Para Gabriela Lotta, “é irônico pensar que, enquanto em vários estados os cidadãos são agora obrigados a usar EPI, há profissionais de saúde atuando em nome do Estado que não recebem equipamentos. Isso coloca em risco a vida deles e a nossa, já que eles podem ser vetores de transmissão da doença”.
Embora haja uma variação entre profissionais e regiões, em média, 70% dos profissionais da saúde não se sente preparado para lidar com a crise da covid-19, número bastante expressivo dado o avanço da pandemia, segundo avalia a pesquisadora Gabriela Lotta. “Esperávamos encontrar um cenário melhor depois de quatro meses de pandemia, mas a pesquisa mostra que os profissionais de saúde continuam numa situação de vulnerabilidade”. Na primeira fase da pesquisa, 64,97% dos profissionais da saúde entrevistados diziam não se sentir preparados para lidar com o cenário, o que demonstra que pouca coisa mudou.
O cenário de falta de preparo dos profissionais é preocupante, segundo avalia Michelle Fernandez, professora da UnB e pesquisadora do NEB. “Os profissionais de saúde estão desprotegidos na realização de suas atividades laborais. Sem treinamento suficiente para atuar na pandemia e sem acesso a testes, colocam em risco a sua própria vida para ajudar pessoas infectadas pela covid-19. Somado a isso está a falta de apoio dos governos. São soldados lutando desarmados em uma guerra perdida”, afirma Michelle Fernandez, professora da UnB e pesquisadora do NEB.
A percepção sobre a falta de suporte governamental continua estável em mais de 50% dos profissionais. A falta de apoio do governo federal sentida pelos profissionais aumentou. Em abril, 67% diziam não sentir que o governo federal os apoia, enquanto que, em junho, já são 78%. O índice é muito maior ao de profissionais que sentem falta de suporte governamental do governo municipal, que chega 58%.
A alteração da rotina por causa da crise do coronavírus tem sido mais percebida pelos profissionais de saúde em relação aos relatos de abril. O índice de profissionais que responderam que a crise alterou suas rotinas, com mudança de rotina, de procedimentos, introdução de novas tecnologias, distanciamento físico, passou de 75% em abril para 95% em junho.

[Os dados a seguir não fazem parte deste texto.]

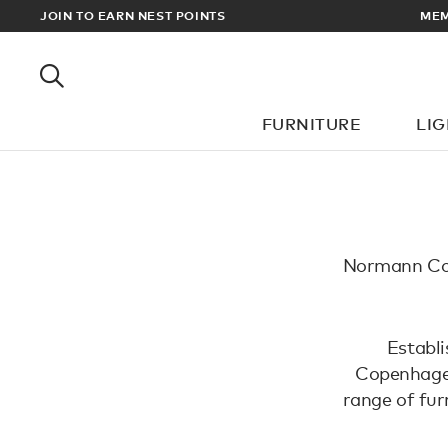
RADE PRICES
JOIN TO EARN NEST POINTS
MEM
FURNITURE
LI
Normann Cop
Establ
Copenhagen
range of furn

Segundo Michelle, os dados mostram que a crise sanitária imposta pela Covid-19 vai além da doença. “As novas formas de interação entre os profissionais e os usuários dos serviços de saúde imprimem um distanciamento que impacta, inclusive, na qualidade do serviço prestado ao cidadão. Na atenção primária, onde existe uma relação próxima e cotidiana entre profissionais e usuários dos serviços de saúde, o distanciamento é ainda mais sentido”, completa a pesquisadora.